◆ Texto proporcionado ◆

Los militares, la Hermandad Musulmana, los sectores salafistas (islamistas más extremos) y partidos liberales, acompañados por organizaciones reformistas que buscan limitar el proceso iniciado en enero-febrero a conseguir solo algunas concesiones democráticas formales, han llegado a un acuerdo de poner en pie un “gobierno de salvación nacional” tras el cual seguirían ejerciendo el poder las fuerzas armadas. Incluso se especula con que M. El Baradei, que tiene cierto peso en sectores de las clases medias, estaría dispuesto a asumir al frente de ese gobierno. De esta manera buscan desactivar las movilizaciones y tratar de recuperar legitimidad para realizar las elecciones parlamentarias en las que el Partido de la Justicia y la Libertad, organización política de la Hermandad Musulmana, espera imponerse. Esta política cuenta con el apoyo de EE.UU. y otras potencias imperialistas que ven el peligro de que se profundice el proceso revolucionario. Además de la Hermandad Musulmana, que tiene un peso de masas tanto entre sectores burgueses y medios como en las capas más empobrecidas de la población, varias organizaciones con influencia en las movilizaciones trabajan a favor de esta salida reaccionaria, entre ellas la Coalición Juvenil Revolucionaria que busca imponer la consigna de “traspaso del poder a un gobierno civil”.

◆ Material de estudio ◆
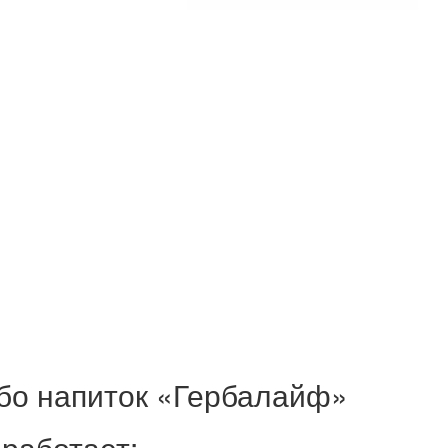
бо напиток «Гербалайф»
 работает:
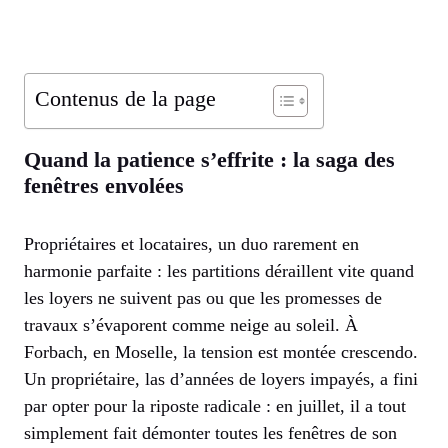
Contenus de la page
Quand la patience s’effrite : la saga des
fenêtres envolées
Propriétaires et locataires, un duo rarement en
harmonie parfaite : les partitions déraillent vite quand
les loyers ne suivent pas ou que les promesses de
travaux s’évaporent comme neige au soleil. À
Forbach, en Moselle, la tension est montée crescendo.
Un propriétaire, las d’années de loyers impayés, a fini
par opter pour la riposte radicale : en juillet, il a tout
simplement fait démonter toutes les fenêtres de son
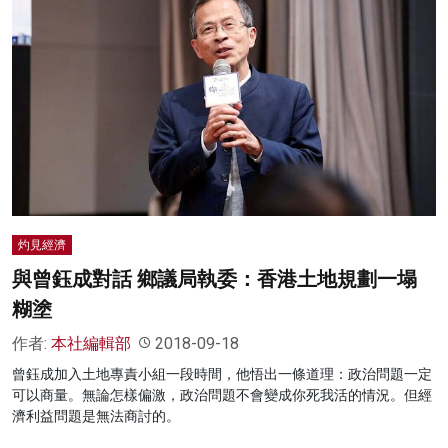
灼見經濟
與曾鈺成對話 鄉議局執委：香港土地規劃一塌
糊塗
作者:
本社編輯部
2018-09-18
曾鈺成加入土地專責小組一段時間，他悟出一條道理：政治問題一定
可以商量。無論怎樣偏激，政治問題不會變成你死我活的情況。但經
濟利益問題是無法商討的。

◆ Objetivo de la tarea ◆
Prosigue el texto sobre el acuerdo para formar un gobierno de salvación nacional a partir de su última oración.

◆ Problema resuelto ◆
Sin embargo, hasta el momento parece difícil que este intento del ejército y la clase dominante de desviar con un recambio cosmético del personal político sea suficiente para cerrar el ciclo abierto en enero. Los motores que impulsan el proceso revolucionario en Egipto, como una de las expresiones más avanzadas de la “primavera árabe”, son profundos y combinan aspiraciones democráticas luego de soportar décadas de despotismo y dictaduras, con demandas estructurales como el trabajo, el salario y el odio a la elite militar y civil que se viene enriqueciendo a costa de la pobreza y el sometimiento de la gran mayoría de la población, en el marco de una crisis histórica del capitalismo.
Justamente estas demandas llevaron a que junto con la movilización de las clases medias urbanas empobrecidas, los jóvenes y los desocupados, la clase obrera interviniera de manera decisiva para acelerar la caída de Mubarak y que, una vez instalado el gobierno de la Junta Militar, siguiera una oleada de huelgas sin precedentes con reivindicaciones políticas como la expulsión de las fábricas de los gerentes ligados a la dictadura, y un proceso de organización de sindicatos independientes contra la burocracia sindical. Algunos sectores, como los trabajadores textiles de Shebin al-Kom, al norte de El Cairo, impusieron con su lucha la renacionalización de tres plantas que habían sido privatizadas en 2007. En septiembre, miles de médicos, trabajadores de la salud, de la educación y del transporte mantuvieron una huelga histórica.
La gran lección del proceso Egipcio (y de la “primavera árabe” en general) es que ninguna de las demandas estructurales profundas del movimiento de masas puede ser resuelta en los marcos del capitalismo y que no alcanza con derribar a un gobierno, por más reaccionario que sea, sino que es necesario destruir el estado burgués y las relaciones sociales de explotación en las que se basa. (...)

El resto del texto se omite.